Lemon ricotta pasta

12 ounces bucatini or spaghetti
1 cup ricotta cheese
1 tablespoon olive oil
1/2 cup grated Parmesan cheese, plus more to garnish
1/2 teaspoon kosher salt
Fresh ground black pepper
Zest of 1 lemon (plus reserve some for garnish)
1/4 cup pasta water
For the garnish: chopped parsley, red pepper flakes (optional)


Bring a large pot of well-salted water to a boil. Cook the pasta until it is al dente, testing a few minutes before the package instructions indicate. Using a glass liquid measuring cup, reserve 1/2 cup of the hot pasta water, then drain the pasta.
In a saucepan, mix the ricotta, olive oil, Parmesan cheese, kosher salt, black pepper, lemon zest, and 1/4 cup pasta water. Warm over medium heat and stir until a creamy sauce forms, about 1 minute.
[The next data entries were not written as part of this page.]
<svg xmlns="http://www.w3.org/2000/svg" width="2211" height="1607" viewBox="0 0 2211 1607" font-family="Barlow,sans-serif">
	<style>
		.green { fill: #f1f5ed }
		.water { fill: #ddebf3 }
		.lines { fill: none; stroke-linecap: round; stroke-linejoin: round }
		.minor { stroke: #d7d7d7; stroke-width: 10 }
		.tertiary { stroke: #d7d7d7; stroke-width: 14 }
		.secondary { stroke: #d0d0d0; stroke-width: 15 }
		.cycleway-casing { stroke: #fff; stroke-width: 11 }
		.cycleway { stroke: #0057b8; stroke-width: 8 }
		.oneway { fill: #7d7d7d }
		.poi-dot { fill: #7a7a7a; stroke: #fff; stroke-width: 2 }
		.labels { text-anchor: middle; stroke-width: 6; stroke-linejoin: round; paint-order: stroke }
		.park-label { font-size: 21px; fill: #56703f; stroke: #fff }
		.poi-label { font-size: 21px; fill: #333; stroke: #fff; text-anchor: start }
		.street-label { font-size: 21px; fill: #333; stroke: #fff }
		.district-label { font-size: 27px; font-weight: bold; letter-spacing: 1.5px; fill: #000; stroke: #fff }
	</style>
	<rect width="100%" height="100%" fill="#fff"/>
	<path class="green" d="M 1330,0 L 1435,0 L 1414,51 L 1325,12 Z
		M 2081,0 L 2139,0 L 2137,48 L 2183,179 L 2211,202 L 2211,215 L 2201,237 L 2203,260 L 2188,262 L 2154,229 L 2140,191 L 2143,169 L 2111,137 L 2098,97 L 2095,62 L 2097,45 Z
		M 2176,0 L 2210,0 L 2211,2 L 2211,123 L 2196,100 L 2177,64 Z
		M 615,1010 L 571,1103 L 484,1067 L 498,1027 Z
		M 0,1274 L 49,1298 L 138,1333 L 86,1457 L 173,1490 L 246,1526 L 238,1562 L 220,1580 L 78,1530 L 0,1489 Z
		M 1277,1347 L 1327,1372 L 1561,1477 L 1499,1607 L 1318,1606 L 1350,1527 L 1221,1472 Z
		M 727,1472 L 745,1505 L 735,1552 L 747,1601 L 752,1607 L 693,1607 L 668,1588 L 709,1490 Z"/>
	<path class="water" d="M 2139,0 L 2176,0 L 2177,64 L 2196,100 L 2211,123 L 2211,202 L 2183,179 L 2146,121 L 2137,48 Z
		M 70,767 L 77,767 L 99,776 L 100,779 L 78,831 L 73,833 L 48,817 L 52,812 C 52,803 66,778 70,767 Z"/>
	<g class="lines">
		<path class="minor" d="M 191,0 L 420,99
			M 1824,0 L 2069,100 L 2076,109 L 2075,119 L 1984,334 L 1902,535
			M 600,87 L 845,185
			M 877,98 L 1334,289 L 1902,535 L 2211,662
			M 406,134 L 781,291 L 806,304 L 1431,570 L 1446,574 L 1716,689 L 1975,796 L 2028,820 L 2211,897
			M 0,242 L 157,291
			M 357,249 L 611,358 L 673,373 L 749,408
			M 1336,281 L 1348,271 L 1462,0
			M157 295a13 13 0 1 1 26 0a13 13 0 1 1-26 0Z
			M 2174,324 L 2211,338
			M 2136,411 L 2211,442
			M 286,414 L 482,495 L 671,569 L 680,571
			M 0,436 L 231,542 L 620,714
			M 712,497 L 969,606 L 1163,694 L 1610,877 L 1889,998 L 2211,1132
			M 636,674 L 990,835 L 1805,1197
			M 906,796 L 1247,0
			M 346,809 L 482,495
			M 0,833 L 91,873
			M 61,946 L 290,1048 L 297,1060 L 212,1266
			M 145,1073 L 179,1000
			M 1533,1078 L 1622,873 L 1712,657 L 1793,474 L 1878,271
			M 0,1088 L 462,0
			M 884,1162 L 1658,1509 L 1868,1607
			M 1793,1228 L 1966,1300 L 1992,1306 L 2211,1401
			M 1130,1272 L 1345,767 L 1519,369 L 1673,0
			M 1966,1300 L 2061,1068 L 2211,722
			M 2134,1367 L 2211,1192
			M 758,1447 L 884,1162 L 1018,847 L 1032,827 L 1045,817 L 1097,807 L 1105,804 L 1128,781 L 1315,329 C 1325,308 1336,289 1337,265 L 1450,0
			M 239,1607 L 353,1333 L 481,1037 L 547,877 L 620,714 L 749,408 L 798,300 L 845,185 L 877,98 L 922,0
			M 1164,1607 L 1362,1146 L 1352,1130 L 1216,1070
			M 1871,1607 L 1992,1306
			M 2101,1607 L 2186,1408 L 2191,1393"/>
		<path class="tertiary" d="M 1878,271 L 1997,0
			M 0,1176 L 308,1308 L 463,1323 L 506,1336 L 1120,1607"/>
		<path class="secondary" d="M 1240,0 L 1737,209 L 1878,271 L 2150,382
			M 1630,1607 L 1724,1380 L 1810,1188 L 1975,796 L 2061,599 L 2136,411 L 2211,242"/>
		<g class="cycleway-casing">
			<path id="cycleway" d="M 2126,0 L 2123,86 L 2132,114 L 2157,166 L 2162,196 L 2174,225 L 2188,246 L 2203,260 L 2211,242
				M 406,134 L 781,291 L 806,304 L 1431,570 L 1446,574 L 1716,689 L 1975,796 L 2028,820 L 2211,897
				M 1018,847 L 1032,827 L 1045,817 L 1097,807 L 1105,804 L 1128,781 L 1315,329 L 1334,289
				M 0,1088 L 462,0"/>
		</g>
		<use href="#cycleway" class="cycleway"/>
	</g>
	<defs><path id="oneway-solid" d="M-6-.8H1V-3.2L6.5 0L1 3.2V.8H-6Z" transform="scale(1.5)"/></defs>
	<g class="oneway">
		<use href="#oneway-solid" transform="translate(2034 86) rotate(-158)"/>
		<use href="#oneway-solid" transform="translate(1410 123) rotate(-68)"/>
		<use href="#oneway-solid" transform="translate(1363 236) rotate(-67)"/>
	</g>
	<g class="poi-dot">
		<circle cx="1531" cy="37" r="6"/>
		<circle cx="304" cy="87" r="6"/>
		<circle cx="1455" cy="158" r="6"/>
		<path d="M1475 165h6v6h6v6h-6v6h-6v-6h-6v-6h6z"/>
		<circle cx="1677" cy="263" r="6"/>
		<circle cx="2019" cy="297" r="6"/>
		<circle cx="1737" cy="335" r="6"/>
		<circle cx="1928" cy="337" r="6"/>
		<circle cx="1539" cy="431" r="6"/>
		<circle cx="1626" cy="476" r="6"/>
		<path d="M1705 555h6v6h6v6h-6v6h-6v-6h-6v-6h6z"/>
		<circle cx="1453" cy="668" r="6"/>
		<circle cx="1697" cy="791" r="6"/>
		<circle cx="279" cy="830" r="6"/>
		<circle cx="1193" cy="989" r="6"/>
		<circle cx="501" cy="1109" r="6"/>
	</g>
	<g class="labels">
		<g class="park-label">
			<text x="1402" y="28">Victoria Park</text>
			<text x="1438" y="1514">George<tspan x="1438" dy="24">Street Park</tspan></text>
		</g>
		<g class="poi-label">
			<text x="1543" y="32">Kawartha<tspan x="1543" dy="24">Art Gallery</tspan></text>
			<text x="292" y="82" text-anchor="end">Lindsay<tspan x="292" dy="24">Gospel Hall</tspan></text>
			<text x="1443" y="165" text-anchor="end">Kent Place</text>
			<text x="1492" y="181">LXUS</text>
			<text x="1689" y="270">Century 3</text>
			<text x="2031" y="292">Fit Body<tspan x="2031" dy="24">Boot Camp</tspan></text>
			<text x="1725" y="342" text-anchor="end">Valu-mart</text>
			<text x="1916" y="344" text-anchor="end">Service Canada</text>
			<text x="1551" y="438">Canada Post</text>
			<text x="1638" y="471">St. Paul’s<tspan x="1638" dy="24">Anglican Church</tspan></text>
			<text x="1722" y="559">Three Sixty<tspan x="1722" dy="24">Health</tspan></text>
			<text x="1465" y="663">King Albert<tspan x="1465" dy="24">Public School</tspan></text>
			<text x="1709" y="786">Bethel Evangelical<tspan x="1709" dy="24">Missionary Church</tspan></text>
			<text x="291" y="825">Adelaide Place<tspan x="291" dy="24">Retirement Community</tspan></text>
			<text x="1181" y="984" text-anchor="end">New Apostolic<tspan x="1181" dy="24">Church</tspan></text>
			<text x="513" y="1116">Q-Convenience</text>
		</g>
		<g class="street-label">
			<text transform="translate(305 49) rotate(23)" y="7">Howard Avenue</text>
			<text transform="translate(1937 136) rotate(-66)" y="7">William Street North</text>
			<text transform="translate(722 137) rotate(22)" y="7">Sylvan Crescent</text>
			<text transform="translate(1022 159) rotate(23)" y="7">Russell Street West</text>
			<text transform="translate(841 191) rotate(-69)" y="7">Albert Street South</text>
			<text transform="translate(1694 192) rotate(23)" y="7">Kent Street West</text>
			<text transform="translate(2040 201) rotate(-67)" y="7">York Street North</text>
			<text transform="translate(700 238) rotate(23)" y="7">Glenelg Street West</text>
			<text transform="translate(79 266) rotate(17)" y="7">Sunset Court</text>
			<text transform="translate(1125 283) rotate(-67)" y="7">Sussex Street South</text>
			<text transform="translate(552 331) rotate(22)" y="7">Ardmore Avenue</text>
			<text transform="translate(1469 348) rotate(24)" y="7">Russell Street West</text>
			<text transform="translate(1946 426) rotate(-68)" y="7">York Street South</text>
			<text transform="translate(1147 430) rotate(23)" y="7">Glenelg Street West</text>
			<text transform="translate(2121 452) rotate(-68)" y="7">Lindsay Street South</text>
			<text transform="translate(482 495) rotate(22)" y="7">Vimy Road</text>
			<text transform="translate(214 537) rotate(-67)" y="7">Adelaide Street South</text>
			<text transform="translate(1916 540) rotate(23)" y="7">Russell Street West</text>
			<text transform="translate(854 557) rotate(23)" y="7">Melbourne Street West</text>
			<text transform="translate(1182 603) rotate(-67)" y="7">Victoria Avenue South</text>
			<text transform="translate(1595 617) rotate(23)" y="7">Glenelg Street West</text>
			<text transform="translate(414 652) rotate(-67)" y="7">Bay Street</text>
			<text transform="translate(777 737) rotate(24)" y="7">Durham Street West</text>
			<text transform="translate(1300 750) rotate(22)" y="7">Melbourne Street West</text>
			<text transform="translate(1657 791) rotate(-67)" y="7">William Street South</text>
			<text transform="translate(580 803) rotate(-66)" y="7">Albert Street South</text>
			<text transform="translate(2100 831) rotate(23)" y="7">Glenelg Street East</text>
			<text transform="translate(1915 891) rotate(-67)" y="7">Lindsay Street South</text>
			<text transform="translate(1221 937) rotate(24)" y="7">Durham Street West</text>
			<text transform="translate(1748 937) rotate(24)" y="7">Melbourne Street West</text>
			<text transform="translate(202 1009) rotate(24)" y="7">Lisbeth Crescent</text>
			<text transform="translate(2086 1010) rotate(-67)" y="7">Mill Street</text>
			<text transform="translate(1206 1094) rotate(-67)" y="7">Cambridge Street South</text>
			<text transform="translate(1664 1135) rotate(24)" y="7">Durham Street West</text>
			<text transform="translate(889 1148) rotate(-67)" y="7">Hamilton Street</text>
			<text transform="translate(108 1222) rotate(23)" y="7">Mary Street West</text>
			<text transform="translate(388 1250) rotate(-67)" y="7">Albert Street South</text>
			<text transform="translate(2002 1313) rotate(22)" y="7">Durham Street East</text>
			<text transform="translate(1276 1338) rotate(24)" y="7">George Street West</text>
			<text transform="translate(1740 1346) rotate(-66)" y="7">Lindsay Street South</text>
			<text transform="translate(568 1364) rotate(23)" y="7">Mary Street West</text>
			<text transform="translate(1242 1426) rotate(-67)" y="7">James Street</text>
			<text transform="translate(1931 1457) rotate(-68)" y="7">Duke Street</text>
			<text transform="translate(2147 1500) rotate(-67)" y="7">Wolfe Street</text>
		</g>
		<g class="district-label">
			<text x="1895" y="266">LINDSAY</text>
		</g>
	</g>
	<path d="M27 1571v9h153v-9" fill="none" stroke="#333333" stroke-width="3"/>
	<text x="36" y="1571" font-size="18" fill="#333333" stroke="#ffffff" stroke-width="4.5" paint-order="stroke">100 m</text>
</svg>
Pour the sauce onto the noodles and stir to combine. Add another splash of pasta water to help the sauce coat the noodles. Serve with chopped parsley, additional grated Parmesan cheese and the reserved lemon zest. (Leftovers last 2 days refrigerated but the sauce becomes thick when cold. Reheat with a splash of milk and additional kosher salt to revive the flavors.)